Functional integrals were introduced by R. P. Feynman as a conceptual tool for the understanding of the quantum field theory of elementary particle physics. They provide a bridge from classical mechanics and field theory to their quantum counterparts. These integrals have become ubiquitous in physics and provide a foundation for our current understanding of a wide array of subjects: quantum electro and chromodynamics, the standard model of elementary particle physics, the theory of superconductivity, the statistical mechanics of phase transitions, turbulence, financial derivatives, and much more. From a mathematical standpoint the main question they pose is that of the construction and study of infinite dimensional probability measures in spaces of functions or distributions. The last decades have seen impressive results and successes in this area, and key to these successes is the renormalization group. The later can be described in nontechnical terms as follows. Consider a very large population of voters which have to opt between say two political parties. One can group them according to a hierarchy of larger and larger geographical regions, for instance county, state, nation, etc. One can also assign a `super elector' for each such region whose vote is determined by the majority at the next more detailed level of representation. In a nutshell the renormalization group is the transformation from the configurations of voting odds at one representation level to the next coarser one. The iteration of this transformation allows one to make predictions about the macroscopic behavior of this complex interacting system (the odds on say the majority vote at the national level) starting from the microscopic behavior (a mathematical model for the odds at the level of individuals). The above analogy with voting is given simply for the sake of exposition. In physics, one would, instead of voters, consider for instance spins or magnetic moments at the atomic level, and try to use the renormalization group machinery in order to infer the overall magnetization of a piece of material such as iron.
The importance of the renormalization group in physics lies not in the mere qualitative description given above, but rather in the quantitative approximation scheme which has been developed on the basis of this intuition. The main goal of the proposed activity is to develop mathematical tools which allow a rigorous control of the error terms in this approximation scheme.
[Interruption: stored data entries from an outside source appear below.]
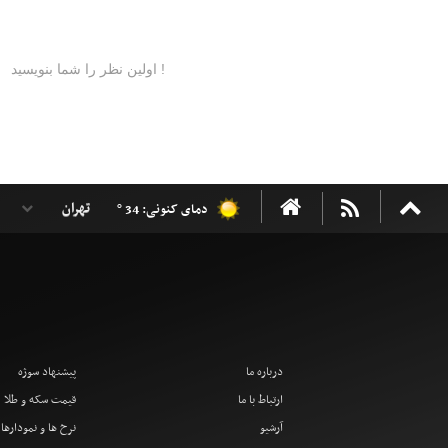
دمای کنونی: 34 °
درباره ما
پیشنهاد سوژه
ارتباط با ما
قیمت سکه و طلا
آرشیو
نرخ ها و نمودارها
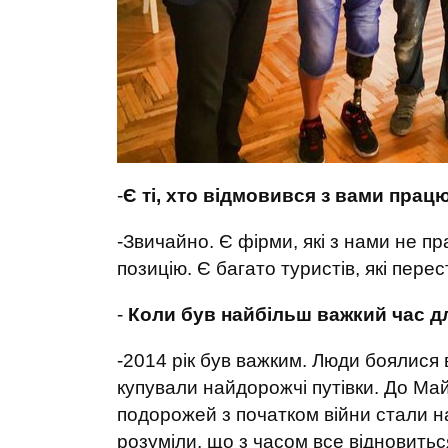
-
Є ті, хто відмовився з вами прац
-Звичайно. Є фірми, які з нами не 
позицію. Є багато туристів, які пере
-
Коли був найбільш важкий час дл
-2014 рік був важким. Люди боялися в
купували найдорожчі путівки. До Май
подорожей з початком війни стали 
розуміли, що з часом все відновитьс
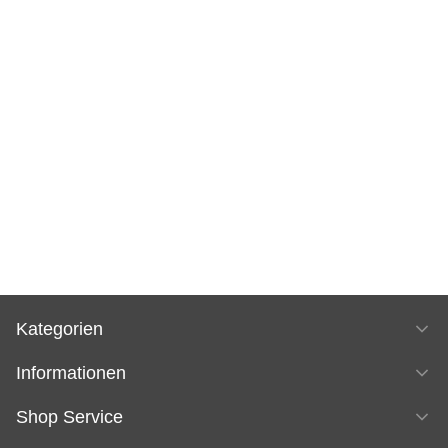
Kategorien
Informationen
Shop Service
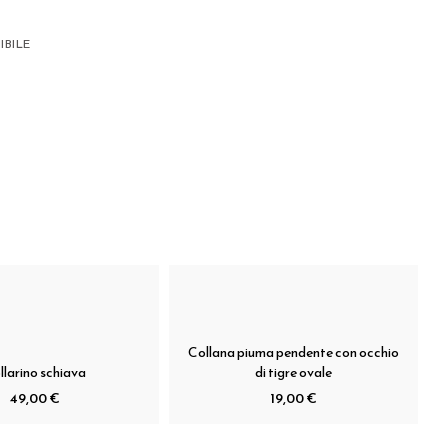
IBILE
Collana piuma pendente con occhio
llarino schiava
di tigre ovale
49,00 €
19,00 €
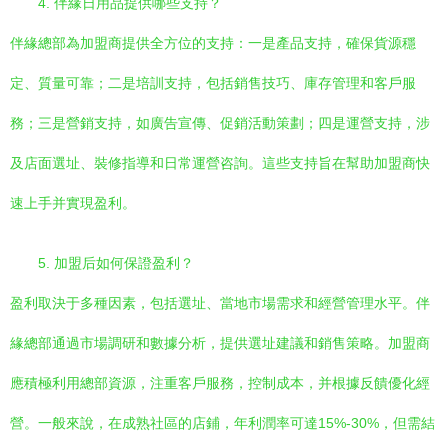
4. 伴緣日用品提供哪些支持？
伴緣總部為加盟商提供全方位的支持：一是產品支持，確保貨源穩
定、質量可靠；二是培訓支持，包括銷售技巧、庫存管理和客戶服
務；三是營銷支持，如廣告宣傳、促銷活動策劃；四是運營支持，涉
及店面選址、裝修指導和日常運營咨詢。這些支持旨在幫助加盟商快
速上手并實現盈利。
5. 加盟后如何保證盈利？
盈利取決于多種因素，包括選址、當地市場需求和經營管理水平。伴
緣總部通過市場調研和數據分析，提供選址建議和銷售策略。加盟商
應積極利用總部資源，注重客戶服務，控制成本，并根據反饋優化經
營。一般來說，在成熟社區的店鋪，年利潤率可達15%-30%，但需結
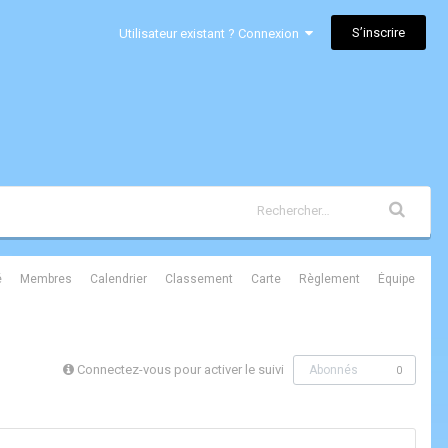
S’inscrire
Utilisateur existant ? Connexion
é
Membres
Calendrier
Classement
Carte
Règlement
Équipe
Connectez-vous pour activer le suivi
Abonnés
0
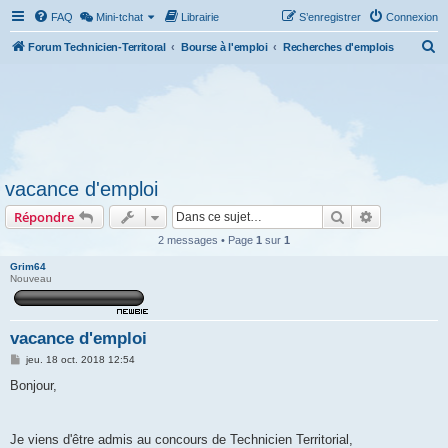
FAQ
Mini-tchat
Librairie
S’enregistrer
Connexion
R
Forum Technicien-Territoral
Bourse à l'emploi
Recherches d'emplois
e
c
h
e
r
vacance d'emploi
c
Rechercher
Recherche 
Répondre
h
e
2 messages • Page
1
sur
1
r
Grim64
Nouveau
vacance d'emploi
M
jeu. 18 oct. 2018 12:54
e
s
Bonjour,
s
a
g
e
Je viens d'être admis au concours de Technicien Territorial,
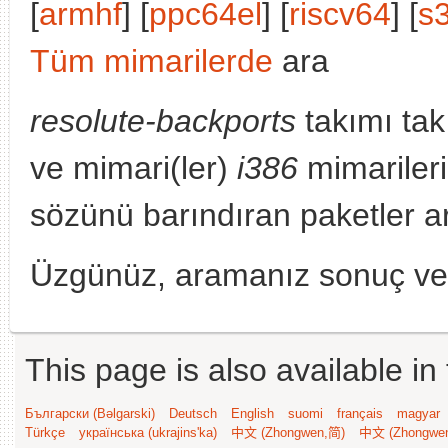
[
armhf
] [
ppc64el
] [
riscv64
] [
s
Tüm mimarilerde
ara
resolute-backports
takımı tak
ve mimari(ler)
i386
mimariler
sözünü barındıran paketler a
Üzgünüz, aramanız sonuç v
This page is also available in
Български (Bəlgarski)
Deutsch
English
suomi
français
magyar
Türkçe
українська (ukrajins'ka)
中文 (Zhongwen,简)
中文 (Zhongwe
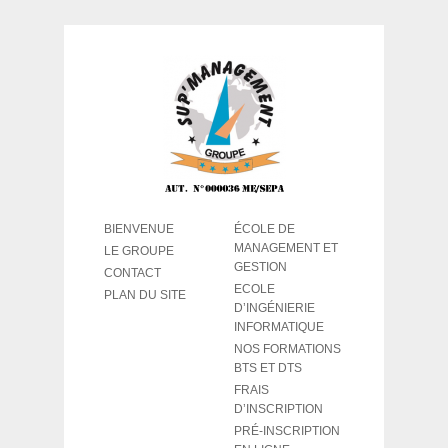
BIENVENUE
ÉCOLE DE
MANAGEMENT ET
LE GROUPE
GESTION
CONTACT
ECOLE
PLAN DU SITE
D’INGÉNIERIE
INFORMATIQUE
NOS FORMATIONS
BTS ET DTS
FRAIS
D’INSCRIPTION
PRÉ-INSCRIPTION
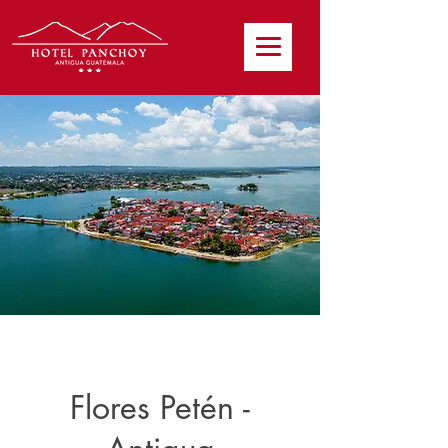
Flores Petén -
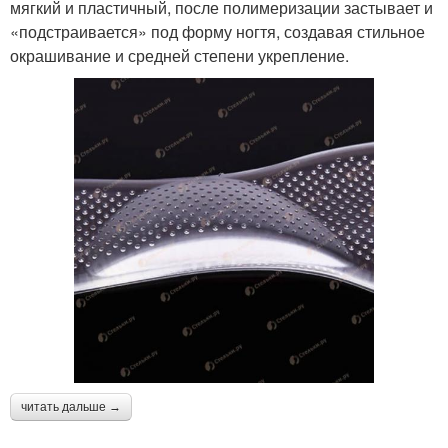
мягкий и пластичный, после полимеризации застывает и
«подстраивается» под форму ногтя, создавая стильное
окрашивание и средней степени укрепление.
читать дальше →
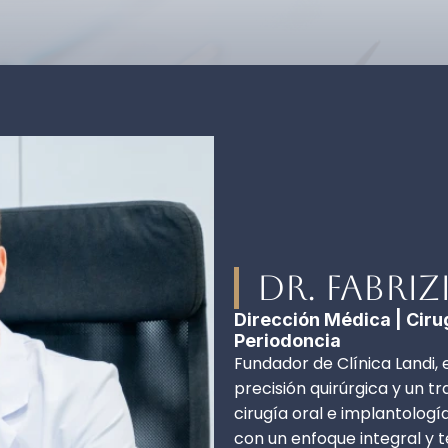
Dr. Fabriz
Dirección Médica | Ciru
Periodoncia
Fundador de Clínica Landi, 
precisión quirúrgica y un 
cirugía oral e implantolog
con un enfoque integral y 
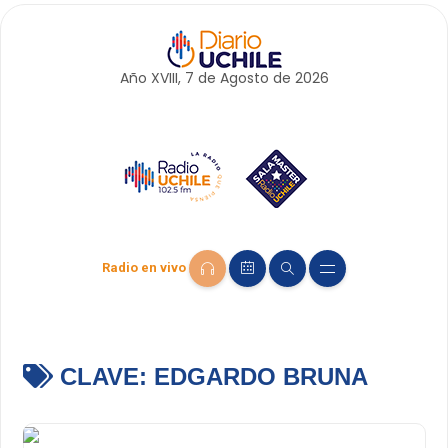
Año XVIII, 7 de
Agosto
de 2026
Radio en vivo
CLAVE:
EDGARDO BRUNA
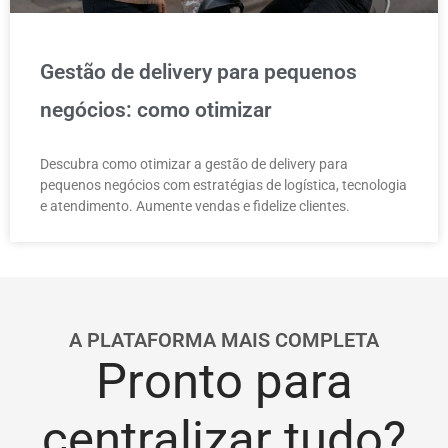
Gestão de delivery para pequenos
negócios: como otimizar
Descubra como otimizar a gestão de delivery para
pequenos negócios com estratégias de logística, tecnologia
e atendimento. Aumente vendas e fidelize clientes.
A PLATAFORMA MAIS COMPLETA
Pronto para
centralizar tudo?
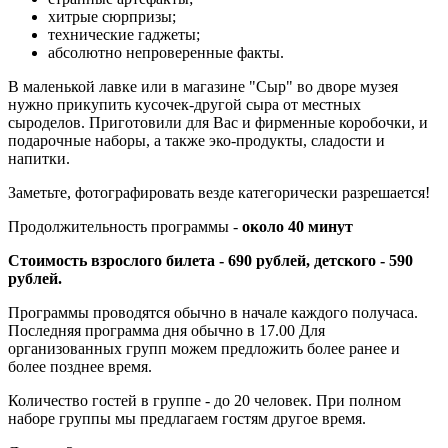
хитрые сюрпризы;
технические гаджеты;
абсолютно непроверенные факты.
В маленькой лавке или в магазине "Сыр" во дворе музея
нужно прикупить кусочек-другой сыра от местных
сыроделов. Приготовили для Вас и фирменные коробочки, и
подарочные наборы, а также эко-продукты, сладости и
напитки.
Заметьте, фотографировать везде категорически разрешается!
Продолжительность программы -
около 40 минут
Стоимость взрослого билета - 690 рублей, детского - 590
рублей.
Программы проводятся обычно в начале каждого получаса.
Последняя программа дня обычно в 17.00 Для
организованных групп можем предложить более ранее и
более позднее время.
Количество гостей в группе - до 20 человек. При полном
наборе группы мы предлагаем гостям другое время.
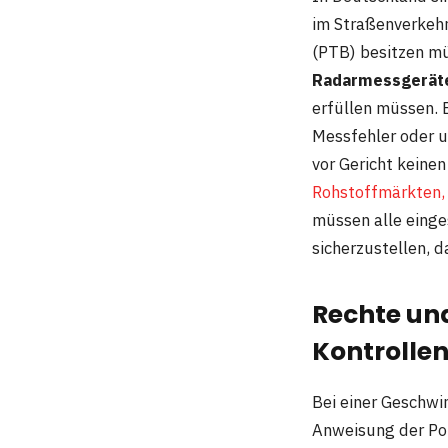
im Straßenverkehr
(PTB) besitzen m
Radarmessgeräte
erfüllen müssen. 
Messfehler oder 
vor Gericht keine
Rohstoffmärkten,
müssen alle eing
sicherzustellen, d
Rechte und
Kontrolle
Bei einer Geschwin
Anweisung der Po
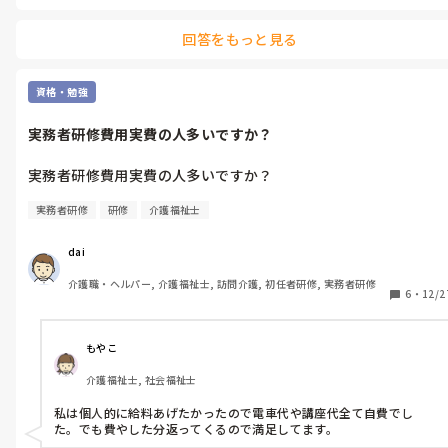
回答をもっと見る
資格・勉強
実務者研修費用実費の人多いですか？
実務者研修費用実費の人多いですか？
実務者研修
研修
介護福祉士
dai
介護職・ヘルパー, 介護福祉士, 訪問介護, 初任者研修, 実務者研修
6
・
12/2
もやこ
介護福祉士, 社会福祉士
私は個人的に給料あげたかったので電車代や講座代全て自費でし
た。でも費やした分返ってくるので満足してます。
The PI will in particular focus on the study of complete renormalization group trajectories between two fixed points, i.e., situations where one needs to control a system over the full range of scales from the infinitely small to the infinitely large. The PI will study such trajectories on a variety of models such as phi-four with a modified propagator in three dimensions, and the Gross-Neveu model in two dimensions. An important component of the proposed activity is graduate education. The PI will foster the involvement of graduate students in the proposed research work and will provide them with training in the mathematical tools from constructive quantum field theory and renormalization group theory needed in order to tackle research problems in the area.